Todo está como lo dejé hace quince días, cuando me despedí de Aurora y de mis hijos y se los encargué a mi padre que hoy habita la casa del abuelo.
Camino hacia la pieza principal de la casa. Hay unos petates en el suelo. Pegadas a la pared muchas sillas; unas son de la casa, pero hay otras que no son de ahí. Son muchas, cuento quince. Hay un altar con un mantel morado, veladoras, flores: gladiolas y nubes. Al centro el Cristo que por años guardó la abuela como herencia de su padre que, nos contaba, había sido sacristán en San Lucas. Debajo de él un retrato. ¡Soy yo!

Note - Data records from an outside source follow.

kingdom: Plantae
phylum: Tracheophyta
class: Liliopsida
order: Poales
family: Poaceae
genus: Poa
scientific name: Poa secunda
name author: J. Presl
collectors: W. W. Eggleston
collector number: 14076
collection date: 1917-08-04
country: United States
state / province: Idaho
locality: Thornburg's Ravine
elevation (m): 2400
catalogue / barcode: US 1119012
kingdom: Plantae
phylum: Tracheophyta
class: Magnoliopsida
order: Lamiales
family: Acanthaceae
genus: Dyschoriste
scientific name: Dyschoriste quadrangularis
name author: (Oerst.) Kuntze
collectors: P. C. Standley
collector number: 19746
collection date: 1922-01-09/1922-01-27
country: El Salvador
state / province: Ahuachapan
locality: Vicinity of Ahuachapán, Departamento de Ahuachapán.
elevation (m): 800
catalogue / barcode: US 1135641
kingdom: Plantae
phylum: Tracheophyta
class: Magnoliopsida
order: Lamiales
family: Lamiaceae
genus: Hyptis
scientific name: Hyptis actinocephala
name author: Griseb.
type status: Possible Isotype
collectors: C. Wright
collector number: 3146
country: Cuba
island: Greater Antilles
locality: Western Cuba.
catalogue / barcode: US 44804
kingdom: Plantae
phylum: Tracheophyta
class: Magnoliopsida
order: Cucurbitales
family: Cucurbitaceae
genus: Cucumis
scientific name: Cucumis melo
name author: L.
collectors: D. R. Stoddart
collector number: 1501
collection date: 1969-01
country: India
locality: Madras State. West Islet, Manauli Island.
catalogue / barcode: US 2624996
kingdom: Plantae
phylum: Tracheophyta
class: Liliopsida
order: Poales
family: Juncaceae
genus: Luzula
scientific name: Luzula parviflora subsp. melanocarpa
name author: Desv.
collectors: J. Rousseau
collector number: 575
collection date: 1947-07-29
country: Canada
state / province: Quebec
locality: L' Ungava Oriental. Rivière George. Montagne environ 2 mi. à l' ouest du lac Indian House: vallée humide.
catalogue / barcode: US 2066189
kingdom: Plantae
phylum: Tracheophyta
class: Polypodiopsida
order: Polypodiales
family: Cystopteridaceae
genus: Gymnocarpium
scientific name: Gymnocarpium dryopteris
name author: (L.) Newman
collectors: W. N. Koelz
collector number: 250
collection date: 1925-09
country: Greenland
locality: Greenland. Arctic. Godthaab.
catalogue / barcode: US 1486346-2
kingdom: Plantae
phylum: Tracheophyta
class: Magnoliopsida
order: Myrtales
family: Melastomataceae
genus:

¿Qué pasa?, me pregunto al momento en que Aurora se acerca. Avanzo hacia ella, quiero abrazarla, pero ella sigue de largo, como si no me conociera, es más, como si no me viera. Se dirige hacia mi padre. Él tiene los ojos llorosos igual que ella que lleva en los brazos al niño más pequeño. Los otros dos niños van tras ella. Ninguno de ellos hace caso de mi presencia. Quiero que me digan qué pasa, por qué está mi retrato en el altar, porque lloran, cómo llegué aquí, si estaba en el desierto.
Es la voz de mi padre la que responde a mi desconcierto:
“Ya están en México. A la noche llega el cuerpo de Moisés”.
“Fue por dólares y lo encontró la muerte”, dice Aurora entre lágrimas.